Adoptive T-cell gene therapy, including Chimeric Antigen Receptor (CAR) T-cell therapy, is a new treatment method being investigated as a potential cure for certain cancers and other previously incurable diseases like HIV/AIDS. The efficacy of the therapy can be significantly improved by preconditioning patients before cell transplantation. During preconditioning, lymphodepletion treatment ablates lymphoid cells to create a favorable “space” for the transferred cells. Current lymphodepleting preconditioning methods, however, rely on high doses of toxic and non-specific chemotherapies which often result in variable therapeutic efficacy of CAR T-cells in patients and cause adverse and sometimes deadly side effects.

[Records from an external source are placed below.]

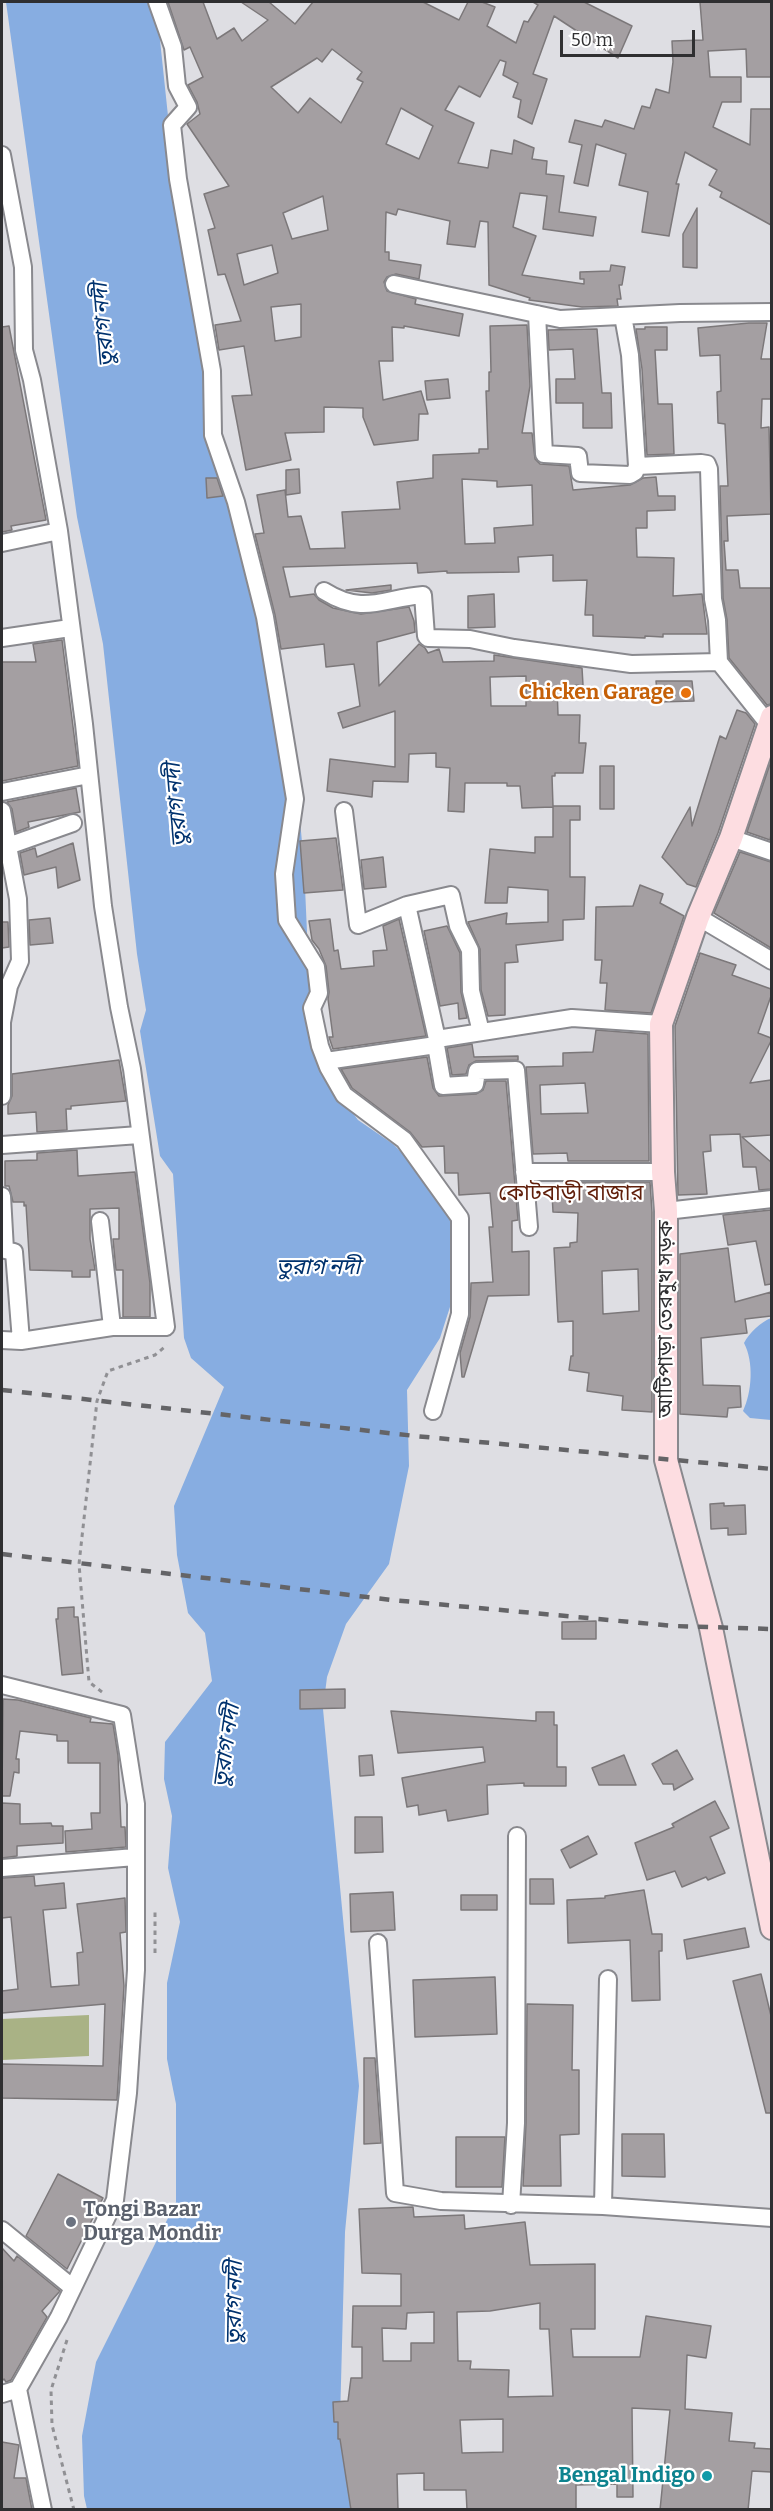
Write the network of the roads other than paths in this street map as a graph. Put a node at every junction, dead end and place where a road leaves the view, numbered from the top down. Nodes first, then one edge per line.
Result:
1 (156, 2) edge
2 (2, 155) edge
3 (6, 212) edge
4 (394, 284) dead end
5 (771, 312) edge
6 (537, 314) junction
7 (623, 316) junction
8 (637, 466) junction
9 (58, 531) junction
10 (2, 543) edge
11 (324, 591) dead end
12 (70, 628) junction
13 (2, 638) edge
14 (719, 662) junction
15 (771, 722) edge
16 (89, 775) junction
17 (2, 792) edge
18 (344, 810) dead end
19 (2, 811) edge
20 (73, 823) dead end
21 (731, 838) junction
22 (8, 846) junction
23 (771, 852) edge
24 (407, 904) junction
25 (698, 917) junction
26 (771, 961) edge
27 (2, 1022) edge
28 (661, 1024) junction
29 (481, 1032) junction
30 (436, 1042) junction
31 (326, 1061) junction
32 (2, 1096) edge
33 (139, 1135) junction
34 (2, 1145) edge
35 (524, 1172) junction
36 (663, 1172) junction
37 (2, 1196) edge
38 (771, 1199) edge
39 (666, 1211) junction
40 (100, 1221) dead end
41 (529, 1227) dead end
42 (3, 1244) edge
43 (112, 1326) junction
44 (2, 1340) edge
45 (21, 1341) junction
46 (433, 1411) dead end
47 (2, 1685) edge
48 (517, 1836) dead end
49 (135, 1857) junction
50 (2, 1868) edge
51 (771, 1928) edge
52 (378, 1943) dead end
53 (608, 1979) dead end
54 (511, 2205) junction
55 (603, 2206) junction
56 (771, 2218) edge
57 (2, 2230) edge
58 (73, 2288) junction
59 (6, 2391) edge
60 (43, 2510) edge

1 - 31 street
2 - 3 street
3 - 9 street
4 - 6 street
5 - 7 street
6 - 7 street
6 - 8 street
7 - 8 street
8 - 14 street
9 - 10 street
9 - 12 street
11 - 14 street
12 - 13 street
12 - 16 street
14 - 15 street
15 - 21 main road, আটিপাড়া তেরমুখ সড়ক
16 - 17 street
16 - 33 street
18 - 24 street
19 - 22 street
20 - 22 street
21 - 23 street
21 - 25 main road, আটিপাড়া তেরমুখ সড়ক
22 - 27 street
24 - 29 street
24 - 30 street
25 - 26 street
25 - 28 main road, আটিপাড়া তেরমুখ সড়ক
27 - 32 street
28 - 29 street
28 - 36 main road, আটিপাড়া তেরমুখ সড়ক
29 - 30 street
30 - 31 street
30 - 35 street
31 - 46 street
33 - 34 street
33 - 43 street
35 - 36 street
35 - 41 street
36 - 39 main road, আটিপাড়া তেরমুখ সড়ক
37 - 42 street
38 - 39 street
39 - 51 main road, আটিপাড়া তেরমুখ সড়ক
40 - 43 street
42 - 45 street
43 - 45 street
44 - 45 street
47 - 49 street
48 - 54 street
49 - 50 street
49 - 58 street
52 - 54 street
53 - 55 street
54 - 55 street
55 - 56 street
57 - 58 street
58 - 59 street
59 - 60 street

The general hypothesis is that CD3e-immunotoxin (CD3e-IT) treatment will work as a viable preconditioning method for T-cell gene therapy by depleting all organs’ T cells prior to adoptive T-cell transplant and promoting the survival then repopulation of transplanted T-cells. CD3e-IT, an anti-CD3e monoclonal antibody conjugated with diphtheria toxin, is a potentially safer and more effective preconditioning regimen for adoptive T-cell therapy. The Kim lab has recently developed a murine version of CD3e-IT using murine CD3e monoclonal antibody with Fc silencing mutations and, in a preliminary study, found that CD3e-IT can specifically and effectively ablate the majority of T-cells in all organs, except CXCR5+ follicular T-helper cells (Tfh). Tfh in germinal centers (GC) are especially important in HIV infection as they remain a reservoir for HIV such that viral infection can persist even after antiretroviral therapy. Tfh are also significant therapeutic targets for follicular lymphomas of GC origin including follicular lymphoma, nodular lymphocyte predominant Hodgkin lymphoma, and angioimmunoblastic T-cell lymphoma. The goal of this study is to enhance the safety and efficacy of adoptive T-cell gene therapy by finding lymphodepletion preconditioning treatment conditions that will safely and effectively ablate all T-cells in the body, including Tfh, to promote the survival and functionality of adoptively transferred T-cells.